We prepared samples for high coverage (aiming for 20 to 30×) and for low coverage (aiming for at least 2× coverage based on a genome size of 830 Mb) sequencing on the Illumina HiSeq 2500 platform. This would amount to coverage of at least 2.5× if the genome is 650 Mb as has been suggested (49). The average sequence coverages obtained were in reasonable agreement with the coverage aimed for (table S5). Only our Polar cod specimen had low coverage (2.8×), whereas the other individuals had 12 to 45× coverage (table S5).

Our tissue collection not only is primarily gill tissue but also has fin clips, muscle tissues, and DNA isolated from blood (50). Tissues are stored in 96% ethanol. We isolated genomic DNA from 10 individuals selected for high-coverage sequencing using the NucleoSpin Tissue Kit (reference 740952.50, Macherey-Nagel), following the manufacturer’s protocol. We isolated genomic DNA from individuals selected for low-coverage sequencing using the E.Z.N.A. Tissue DNA Kit (Omega Bio-tek), following the manufacturer’s protocol.

We quantified and estimated 260/280 and 260/230 quality of the genomic DNA using a NanoDrop 2000 UV-Vis Spectrophotometer (Thermo Fisher Scientific). We also quantified genomic DNA using fluorescent detection with the Qubit dsDNA HS Assay Kit (Life Technologies).

Libraries for the high-coverage sequencing were made at the Bauer Core Facility at Harvard University. The facility used the Covaris S220 (Covaris) to shear the genomic DNA to a target size of 550 base pairs. The Apollo 324 (WaferGen Biosystems) system was used to generate libraries for DNA sequencing. Each library had a single index. The size distribution of the libraries was determined with the Agilent Bioanalyzer (Agilent Technologies). Library sample concentration was determined with quantitative polymerase chain reaction (qPCR) according to an Illumina protocol.

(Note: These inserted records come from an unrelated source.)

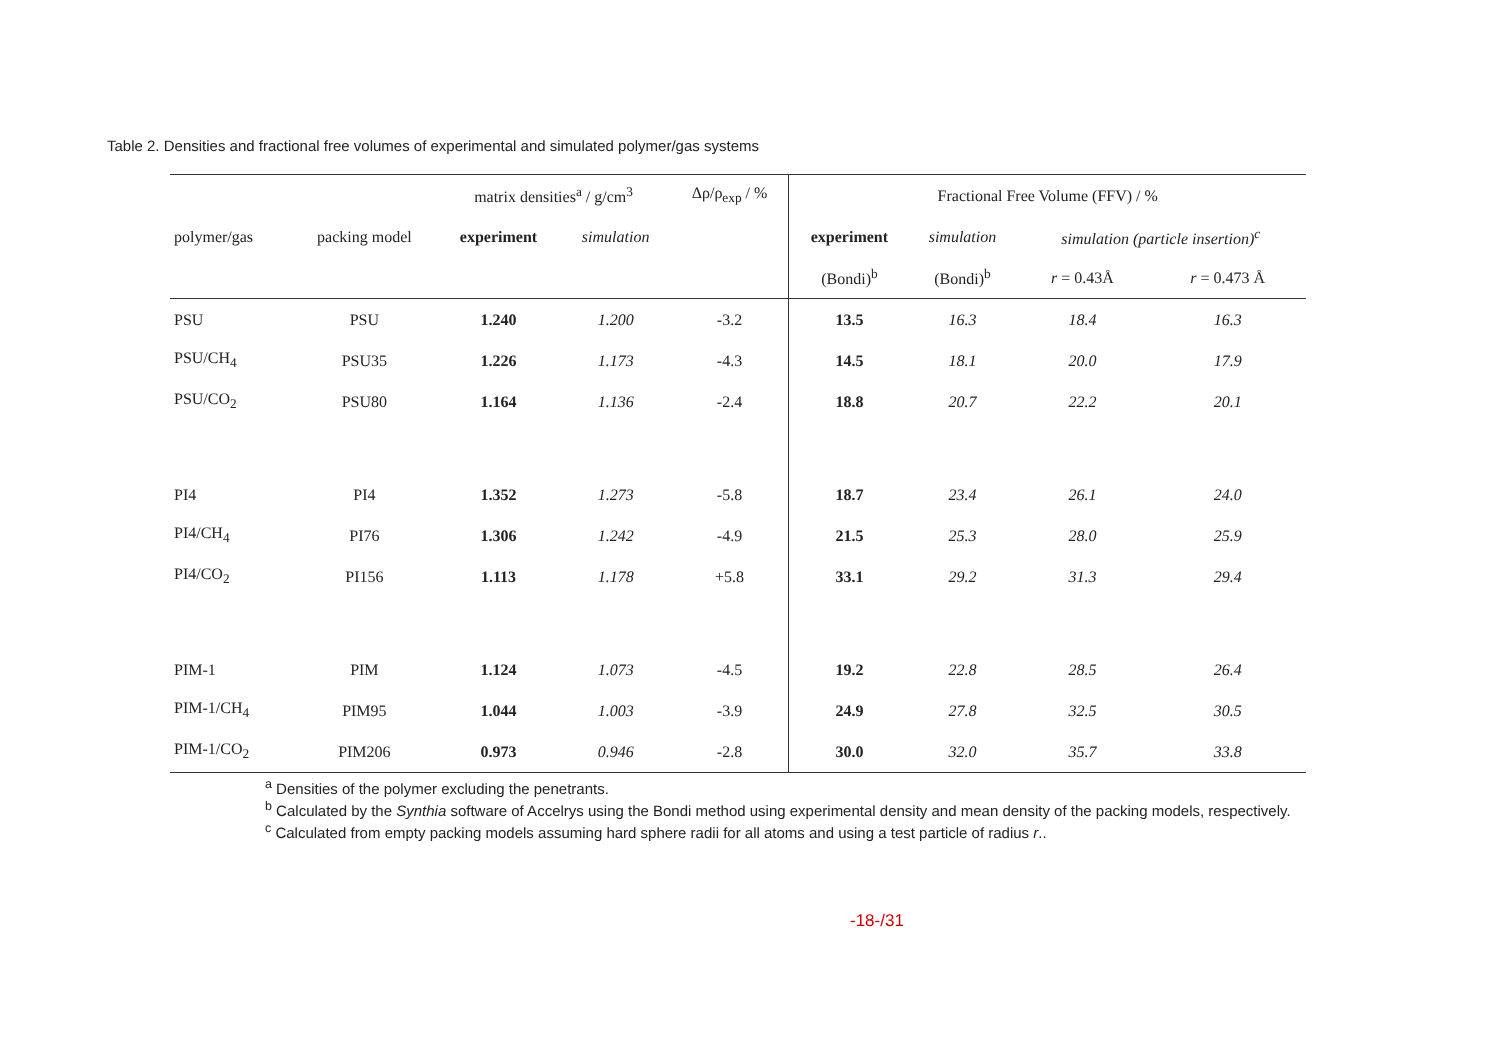Table 2. Densities and fractional free volumes of experimental and simulated polymer/gas systems
| | | matrix densities<sup>a</sup> / g/cm<sup>3</sup> | | Δρ/ρ<sub>exp</sub> / % | Fractional Free Volume (FFV) / % | | | |
| --- | --- | --- | --- | --- | --- | --- | --- | --- |
| polymer/gas | packing model | experiment | simulation | | experiment | simulation | simulation (particle insertion)<sup>c</sup> | |
| | | | | | (Bondi)<sup>b</sup> | (Bondi)<sup>b</sup> | r = 0.43Å | r = 0.473 Å |
| PSU | PSU | 1.240 | 1.200 | -3.2 | 13.5 | 16.3 | 18.4 | 16.3 |
| PSU/CH<sub>4</sub> | PSU35 | 1.226 | 1.173 | -4.3 | 14.5 | 18.1 | 20.0 | 17.9 |
| PSU/CO<sub>2</sub> | PSU80 | 1.164 | 1.136 | -2.4 | 18.8 | 20.7 | 22.2 | 20.1 |
| PI4 | PI4 | 1.352 | 1.273 | -5.8 | 18.7 | 23.4 | 26.1 | 24.0 |
| PI4/CH<sub>4</sub> | PI76 | 1.306 | 1.242 | -4.9 | 21.5 | 25.3 | 28.0 | 25.9 |
| PI4/CO<sub>2</sub> | PI156 | 1.113 | 1.178 | +5.8 | 33.1 | 29.2 | 31.3 | 29.4 |
| PIM-1 | PIM | 1.124 | 1.073 | -4.5 | 19.2 | 22.8 | 28.5 | 26.4 |
| PIM-1/CH<sub>4</sub> | PIM95 | 1.044 | 1.003 | -3.9 | 24.9 | 27.8 | 32.5 | 30.5 |
| PIM-1/CO<sub>2</sub> | PIM206 | 0.973 | 0.946 | -2.8 | 30.0 | 32.0 | 35.7 | 33.8 |
<sup>a</sup> Densities of the polymer excluding the penetrants.
<sup>b</sup> Calculated by the Synthia software of Accelrys using the Bondi method using experimental density and mean density of the packing models, respectively.
<sup>c</sup> Calculated from empty packing models assuming hard sphere radii for all atoms and using a test particle of radius r..
-18-/31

We prepared libraries for low-coverage sequencing using the Nextera DNA Library Preparation Kit (FC-121-1031, Illumina). We used the Nextera Index Kit (FC-121-1031) with dual indices. Index N517 was used instead of N501. We followed the manufacturer’s Nextera protocol. We cleaned the tagmentated DNA with the Zymo Purification Kit (ZR-96 DNA Clean & Concentrator-5, Zymo Research). We cleaned PCR products, and size was selected with Ampure XP beads (reference A63881, Beckman Coulter Genomics). We used the modification recommended for PCR clean-up for 2 × 250 runs on the MiSeq using 25 μl of Ampure XP beads (instead of 30 μl) for each well of the NAP2 plate. We quantified the individual libraries with fluorescent detection using the Quant-iT PicoGreen dsDNA Assay Kit (Quantit kit) on a SpectraMax i3x Multi-Mode Detection Platform (Molecular Devices). We determined the size distribution of 12 randomly chosen libraries using the Agilent Bioanalyzer. We then normalized the multiplexed DNA libraries to concentrations of 2 nM and pooled the libraries. The size distribution of the pooled libraries was determined by the Bauer Core Facility using the Agilent Bioanalyzer. Pooled library sample concentration was determined with qPCR. Pooled libraries were sequenced on the HiSeq 2500 in rapid run mode (paired-end, 2 × 250 cycles) at the Bauer Core Facility at Harvard University.

The Bauer Core Facility through the Department of Informatics and Scientific Applications returned the base-called data as demultiplexed fastq files. Individuals were sequenced on two lanes of the HiSeq 2500.